Establishing auditable trails for tracing errors
In the complex landscape of AI, errors and biases in outputs can have significant consequences for end users. Blockchain-based systems can offer the solution of an auditable trail that records every transaction and interaction within the AI ecosystem. In the event of errors or biases in AI outputs, this auditable trail provides a comprehensive analysis of the training data and its parameters, facilitating the identification and rectification of issues. This auditable trail also serves as a critical tool for post hoc analysis, allowing for continuous improvement and refinement of AI algorithms to meet evolving ethical and performance standards.
Challenges between AI and blockchain integration
The integration of AI and blockchain technology may provide us with a starting point in establishing trust, however, there are still potential challenges that experts should address when considering this integration.
One prominent concern is the scale and scope of AI applications. AI systems often work with massive datasets, and to fully integrate them with blockchain, a highly efficient, low-cost network is essential. However, the transactional and resource costs associated with blockchain networks remain a significant hurdle.
Initial setup costs can involve acquiring the necessary hardware, software, and infrastructure to support both AI algorithms and blockchain networks. Maintenance costs also arise as ongoing updates and improvements are essential to keep both technologies optimised and secure. Transaction costs associated with blockchain networks, such as fees for data storage and processing, can accumulate. Particularly when dealing with large-scale AI applications that require frequent interactions with the blockchain. Lastly, organisations will need to invest in skilled professionals who can navigate the complexities of integrating AI and blockchain, adding to the overall human resource expenses.
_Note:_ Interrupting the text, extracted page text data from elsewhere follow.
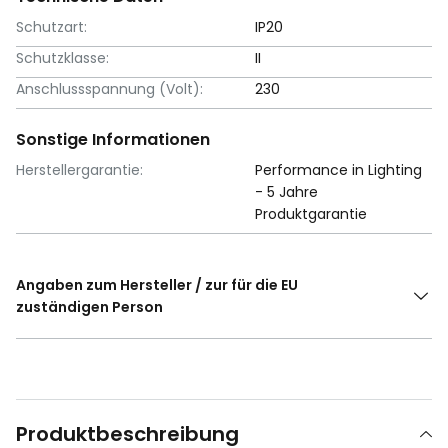
Schutzart:
IP20
Schutzklasse:
II
Anschlussspannung (Volt):
230
Sonstige Informationen
Herstellergarantie:
Performance in Lighting
- 5 Jahre
Produktgarantie
Angaben zum Hersteller / zur für die EU
zuständigen Person
Produktbeschreibung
There are various blockchain platforms available, and achieving interoperability between them poses a challenge since smart contracts and AI applications might need to interact across different blockchain networks. AI models and algorithms may be developed using different frameworks and technologies. Therefore, ensuring a seamless integration with blockchain platforms can be a complicated process.
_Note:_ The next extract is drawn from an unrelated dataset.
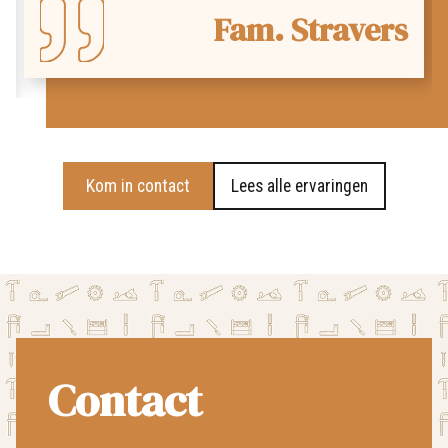
Fam. Stravers
Kom in contact
Lees alle ervaringen
Contact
The topic of interoperability across both technologies also highlights regulatory challenges on two fronts. The decentralised and global nature of blockchain introduces uncertainty, as compliance requirements vary across jurisdictions. Simultaneously, the use of AI, particularly in sensitive domains, is subject to rigorous regulatory scrutiny with a focus on data privacy, transparency, and accountability. Combining these technologies requires a dual compliance effort of addressing regulations specific to each domain and staying up to date with technical developments, to develop a standardised process for compliance.
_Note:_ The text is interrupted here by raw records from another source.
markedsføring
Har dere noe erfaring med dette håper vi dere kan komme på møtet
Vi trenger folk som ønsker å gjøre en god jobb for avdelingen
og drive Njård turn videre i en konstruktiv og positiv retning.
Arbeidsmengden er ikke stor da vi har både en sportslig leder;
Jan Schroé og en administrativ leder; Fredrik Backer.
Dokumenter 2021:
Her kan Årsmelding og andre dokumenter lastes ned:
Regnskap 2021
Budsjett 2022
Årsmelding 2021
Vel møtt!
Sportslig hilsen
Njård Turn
The widespread integration of AI technology has prompted critical discussions surrounding transparency, authentication and ethical standards in AI language models. Blockchain, through its transparent and immutable nature, emerges as a promising solution to address these concerns. It offers transparency in data processes, traceability of decision-making, and validation of data input reliability. However, the integration of AI and blockchain presents a set of challenges, such as scalability, interoperability, regulatory compliance, and cost efficiency. Thus, when leveraging this integration, a balance is needed between innovation, and ethical considerations. AI developers should ensure that the collaborative development of AI is transparent, accountable, and trustworthy for the benefit of its users.